手帳の目的は、医科歯科双方で糖尿病および歯周病のリスクチェックを行い、未治療、治療中断、治療不十分の患者さんの治療を促すことです。 歯科で「糖尿病リスクとしての歯周病健康度評価」を、医科で「糖尿病の病状評価」を定期的に記入することで、医師、歯科医師、患者の3者で、それぞれの病状の把握に活用でき、歯周病と糖尿病の関係について、患者さんがイメージしやすくなります。
歯周病を改善することで、HbA1cが0.4%改善されるとの報告があります。 したがって重度の歯周病を併発している場合、糖尿病管理の一環として歯周病を治療し、改善させることが大切です。

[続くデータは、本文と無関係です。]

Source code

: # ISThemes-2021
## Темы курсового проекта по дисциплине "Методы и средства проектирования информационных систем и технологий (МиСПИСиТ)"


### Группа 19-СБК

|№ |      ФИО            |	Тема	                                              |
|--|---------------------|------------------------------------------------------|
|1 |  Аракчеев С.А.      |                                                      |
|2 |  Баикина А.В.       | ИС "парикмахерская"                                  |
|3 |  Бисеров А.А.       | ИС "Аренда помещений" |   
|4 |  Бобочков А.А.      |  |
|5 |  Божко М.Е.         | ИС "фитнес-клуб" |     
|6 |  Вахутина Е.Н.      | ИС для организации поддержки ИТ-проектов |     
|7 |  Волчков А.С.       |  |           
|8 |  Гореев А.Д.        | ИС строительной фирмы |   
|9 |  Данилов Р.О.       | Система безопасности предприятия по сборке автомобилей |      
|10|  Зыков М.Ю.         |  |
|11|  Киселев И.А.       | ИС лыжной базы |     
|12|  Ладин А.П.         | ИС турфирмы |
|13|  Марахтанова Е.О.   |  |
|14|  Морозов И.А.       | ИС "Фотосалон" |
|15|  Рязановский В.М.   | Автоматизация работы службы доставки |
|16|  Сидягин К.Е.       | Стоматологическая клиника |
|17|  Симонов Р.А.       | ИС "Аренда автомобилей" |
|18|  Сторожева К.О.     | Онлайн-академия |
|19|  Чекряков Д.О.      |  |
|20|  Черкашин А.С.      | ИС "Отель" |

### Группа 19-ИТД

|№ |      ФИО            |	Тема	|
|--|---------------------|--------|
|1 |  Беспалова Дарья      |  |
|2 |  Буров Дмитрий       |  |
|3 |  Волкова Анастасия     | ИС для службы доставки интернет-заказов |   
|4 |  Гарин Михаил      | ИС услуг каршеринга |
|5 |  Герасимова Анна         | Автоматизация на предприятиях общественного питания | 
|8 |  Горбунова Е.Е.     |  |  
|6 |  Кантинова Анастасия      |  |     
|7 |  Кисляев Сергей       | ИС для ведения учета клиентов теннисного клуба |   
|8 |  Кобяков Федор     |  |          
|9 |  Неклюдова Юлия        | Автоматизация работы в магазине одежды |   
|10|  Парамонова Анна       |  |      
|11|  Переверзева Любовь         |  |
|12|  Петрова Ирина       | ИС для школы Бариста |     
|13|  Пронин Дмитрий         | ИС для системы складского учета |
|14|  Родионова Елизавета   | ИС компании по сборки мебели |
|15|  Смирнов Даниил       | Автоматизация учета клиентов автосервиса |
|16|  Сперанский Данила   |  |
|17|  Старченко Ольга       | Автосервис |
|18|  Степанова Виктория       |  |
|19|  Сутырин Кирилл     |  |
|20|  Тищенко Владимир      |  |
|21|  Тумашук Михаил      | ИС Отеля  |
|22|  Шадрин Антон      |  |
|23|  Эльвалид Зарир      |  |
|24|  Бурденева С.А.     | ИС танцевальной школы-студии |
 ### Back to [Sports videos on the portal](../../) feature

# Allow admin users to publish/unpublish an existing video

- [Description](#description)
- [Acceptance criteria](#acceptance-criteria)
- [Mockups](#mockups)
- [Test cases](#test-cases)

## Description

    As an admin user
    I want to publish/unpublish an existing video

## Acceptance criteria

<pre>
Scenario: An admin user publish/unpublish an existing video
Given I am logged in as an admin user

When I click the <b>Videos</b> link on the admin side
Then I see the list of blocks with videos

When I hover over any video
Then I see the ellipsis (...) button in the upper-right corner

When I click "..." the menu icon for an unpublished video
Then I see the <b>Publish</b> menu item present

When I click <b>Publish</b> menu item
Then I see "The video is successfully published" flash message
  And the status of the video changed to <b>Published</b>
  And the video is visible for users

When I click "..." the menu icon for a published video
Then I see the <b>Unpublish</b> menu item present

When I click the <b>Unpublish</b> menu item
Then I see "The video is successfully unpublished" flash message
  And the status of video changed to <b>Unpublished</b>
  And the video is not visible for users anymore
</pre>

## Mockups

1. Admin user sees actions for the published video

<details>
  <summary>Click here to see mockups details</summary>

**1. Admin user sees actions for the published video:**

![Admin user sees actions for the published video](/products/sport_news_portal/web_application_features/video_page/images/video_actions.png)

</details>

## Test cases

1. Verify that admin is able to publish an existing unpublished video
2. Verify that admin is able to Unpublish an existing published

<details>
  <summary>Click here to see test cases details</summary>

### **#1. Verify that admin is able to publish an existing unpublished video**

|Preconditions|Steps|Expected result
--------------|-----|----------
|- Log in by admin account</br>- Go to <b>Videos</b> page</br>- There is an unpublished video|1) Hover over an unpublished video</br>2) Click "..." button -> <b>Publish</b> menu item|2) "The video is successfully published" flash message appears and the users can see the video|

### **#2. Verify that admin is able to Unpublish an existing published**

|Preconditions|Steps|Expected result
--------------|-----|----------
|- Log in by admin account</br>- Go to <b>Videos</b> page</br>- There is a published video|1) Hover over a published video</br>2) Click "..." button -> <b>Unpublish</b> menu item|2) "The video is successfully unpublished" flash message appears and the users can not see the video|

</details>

国の方針で行われている節目年齢の歯周病検診は、和歌山市の昨年度の受診率は3.1%と低い割合です。因みに全国的には5%で、最高は香川県の14%でした。まだまだ歯周病に対する関心が低いのが現状ですが、近く「国民皆歯科健診」制度の導入が予定されています。口腔の健康を守ることで、健康寿命の延伸が期待されます。